Work required:
Answer with a number only: how many lines of the data contain "cihazlara"?

Provided data:
---*---

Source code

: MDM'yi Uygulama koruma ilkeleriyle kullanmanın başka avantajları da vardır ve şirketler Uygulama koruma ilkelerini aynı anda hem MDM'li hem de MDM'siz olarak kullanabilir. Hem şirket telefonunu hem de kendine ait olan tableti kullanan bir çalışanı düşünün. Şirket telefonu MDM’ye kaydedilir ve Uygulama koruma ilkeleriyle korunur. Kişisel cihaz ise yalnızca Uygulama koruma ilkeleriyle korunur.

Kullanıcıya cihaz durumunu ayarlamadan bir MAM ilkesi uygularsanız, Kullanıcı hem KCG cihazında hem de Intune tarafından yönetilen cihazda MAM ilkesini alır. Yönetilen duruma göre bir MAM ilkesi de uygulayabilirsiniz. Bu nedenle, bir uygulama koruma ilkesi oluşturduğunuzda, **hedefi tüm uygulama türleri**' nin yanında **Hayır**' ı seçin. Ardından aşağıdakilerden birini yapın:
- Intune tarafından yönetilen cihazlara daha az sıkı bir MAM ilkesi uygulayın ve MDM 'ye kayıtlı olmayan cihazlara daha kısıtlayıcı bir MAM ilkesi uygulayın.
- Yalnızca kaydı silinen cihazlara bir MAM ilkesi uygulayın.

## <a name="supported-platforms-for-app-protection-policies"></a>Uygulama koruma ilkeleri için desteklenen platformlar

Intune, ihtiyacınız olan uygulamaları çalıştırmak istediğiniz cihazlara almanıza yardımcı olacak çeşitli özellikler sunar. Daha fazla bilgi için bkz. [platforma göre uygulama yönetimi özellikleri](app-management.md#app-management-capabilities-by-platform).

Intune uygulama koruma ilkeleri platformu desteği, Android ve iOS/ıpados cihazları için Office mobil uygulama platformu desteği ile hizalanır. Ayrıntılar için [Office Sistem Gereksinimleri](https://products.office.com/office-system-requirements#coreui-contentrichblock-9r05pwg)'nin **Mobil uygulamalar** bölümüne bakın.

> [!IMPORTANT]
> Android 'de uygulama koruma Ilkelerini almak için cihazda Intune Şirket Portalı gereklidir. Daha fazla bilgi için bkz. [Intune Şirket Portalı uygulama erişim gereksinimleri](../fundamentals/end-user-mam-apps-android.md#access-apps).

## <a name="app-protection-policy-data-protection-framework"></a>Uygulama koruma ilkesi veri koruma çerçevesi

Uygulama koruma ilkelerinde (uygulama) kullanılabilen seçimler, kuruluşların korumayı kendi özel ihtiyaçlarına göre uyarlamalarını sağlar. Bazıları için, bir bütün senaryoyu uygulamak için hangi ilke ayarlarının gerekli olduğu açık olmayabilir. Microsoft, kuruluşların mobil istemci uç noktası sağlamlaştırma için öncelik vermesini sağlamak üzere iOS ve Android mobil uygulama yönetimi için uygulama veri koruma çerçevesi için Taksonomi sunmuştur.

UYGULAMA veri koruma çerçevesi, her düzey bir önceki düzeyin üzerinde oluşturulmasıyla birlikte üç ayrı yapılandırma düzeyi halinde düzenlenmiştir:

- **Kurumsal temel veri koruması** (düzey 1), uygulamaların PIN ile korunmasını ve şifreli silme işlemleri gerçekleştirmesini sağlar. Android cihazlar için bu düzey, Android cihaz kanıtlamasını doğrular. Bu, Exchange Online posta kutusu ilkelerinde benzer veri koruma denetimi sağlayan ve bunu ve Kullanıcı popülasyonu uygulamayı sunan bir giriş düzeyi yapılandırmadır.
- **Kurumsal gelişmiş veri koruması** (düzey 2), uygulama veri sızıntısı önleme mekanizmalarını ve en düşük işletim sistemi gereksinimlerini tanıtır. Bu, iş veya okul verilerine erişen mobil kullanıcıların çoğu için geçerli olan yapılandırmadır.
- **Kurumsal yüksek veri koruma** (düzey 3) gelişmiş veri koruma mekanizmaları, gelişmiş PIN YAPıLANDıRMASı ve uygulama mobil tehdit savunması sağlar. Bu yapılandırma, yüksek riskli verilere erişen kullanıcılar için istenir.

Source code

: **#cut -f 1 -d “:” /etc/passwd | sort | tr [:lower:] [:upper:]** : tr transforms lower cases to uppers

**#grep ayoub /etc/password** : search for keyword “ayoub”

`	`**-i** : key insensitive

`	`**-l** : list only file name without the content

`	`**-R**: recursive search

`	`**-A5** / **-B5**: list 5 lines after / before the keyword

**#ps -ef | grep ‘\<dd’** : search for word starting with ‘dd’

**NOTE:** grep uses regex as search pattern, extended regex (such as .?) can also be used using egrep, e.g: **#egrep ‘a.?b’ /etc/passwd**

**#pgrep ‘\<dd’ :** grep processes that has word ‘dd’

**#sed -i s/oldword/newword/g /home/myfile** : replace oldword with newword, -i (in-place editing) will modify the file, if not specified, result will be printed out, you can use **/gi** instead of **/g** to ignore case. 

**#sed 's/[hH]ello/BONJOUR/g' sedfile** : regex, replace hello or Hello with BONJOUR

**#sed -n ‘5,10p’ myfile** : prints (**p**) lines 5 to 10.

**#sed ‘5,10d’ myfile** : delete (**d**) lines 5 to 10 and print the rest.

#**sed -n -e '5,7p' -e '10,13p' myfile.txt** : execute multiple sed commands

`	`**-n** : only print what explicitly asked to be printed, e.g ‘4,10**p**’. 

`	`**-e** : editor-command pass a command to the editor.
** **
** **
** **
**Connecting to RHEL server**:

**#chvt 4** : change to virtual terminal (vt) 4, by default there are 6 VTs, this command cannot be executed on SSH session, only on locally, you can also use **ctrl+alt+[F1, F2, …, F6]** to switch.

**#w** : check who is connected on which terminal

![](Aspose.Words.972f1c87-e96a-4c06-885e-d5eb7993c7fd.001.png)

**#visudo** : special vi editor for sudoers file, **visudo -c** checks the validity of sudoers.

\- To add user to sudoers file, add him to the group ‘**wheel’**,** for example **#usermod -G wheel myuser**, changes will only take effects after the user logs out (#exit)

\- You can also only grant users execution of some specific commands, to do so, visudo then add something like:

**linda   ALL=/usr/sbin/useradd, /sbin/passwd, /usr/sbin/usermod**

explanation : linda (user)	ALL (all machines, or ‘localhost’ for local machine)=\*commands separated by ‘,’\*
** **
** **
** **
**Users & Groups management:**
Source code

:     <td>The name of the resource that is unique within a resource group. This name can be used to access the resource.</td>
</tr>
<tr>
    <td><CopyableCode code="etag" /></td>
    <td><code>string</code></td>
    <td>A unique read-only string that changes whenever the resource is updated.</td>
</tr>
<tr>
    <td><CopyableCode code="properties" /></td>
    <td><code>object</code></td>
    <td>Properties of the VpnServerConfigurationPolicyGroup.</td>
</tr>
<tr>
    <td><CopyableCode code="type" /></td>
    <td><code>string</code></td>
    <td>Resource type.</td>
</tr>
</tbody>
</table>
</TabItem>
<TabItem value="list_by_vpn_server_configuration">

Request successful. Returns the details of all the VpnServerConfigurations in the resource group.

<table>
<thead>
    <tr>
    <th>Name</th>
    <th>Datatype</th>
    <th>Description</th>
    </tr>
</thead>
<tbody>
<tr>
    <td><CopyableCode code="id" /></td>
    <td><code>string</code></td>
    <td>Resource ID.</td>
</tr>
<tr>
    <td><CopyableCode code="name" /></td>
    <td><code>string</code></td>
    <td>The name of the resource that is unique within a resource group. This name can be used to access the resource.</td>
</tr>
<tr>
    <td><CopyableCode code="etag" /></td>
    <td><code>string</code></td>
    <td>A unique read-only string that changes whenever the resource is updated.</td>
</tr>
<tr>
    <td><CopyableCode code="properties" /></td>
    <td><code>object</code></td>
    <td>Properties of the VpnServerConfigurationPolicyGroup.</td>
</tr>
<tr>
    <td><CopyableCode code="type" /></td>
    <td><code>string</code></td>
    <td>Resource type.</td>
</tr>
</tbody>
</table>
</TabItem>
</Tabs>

---*---

Answer below:
3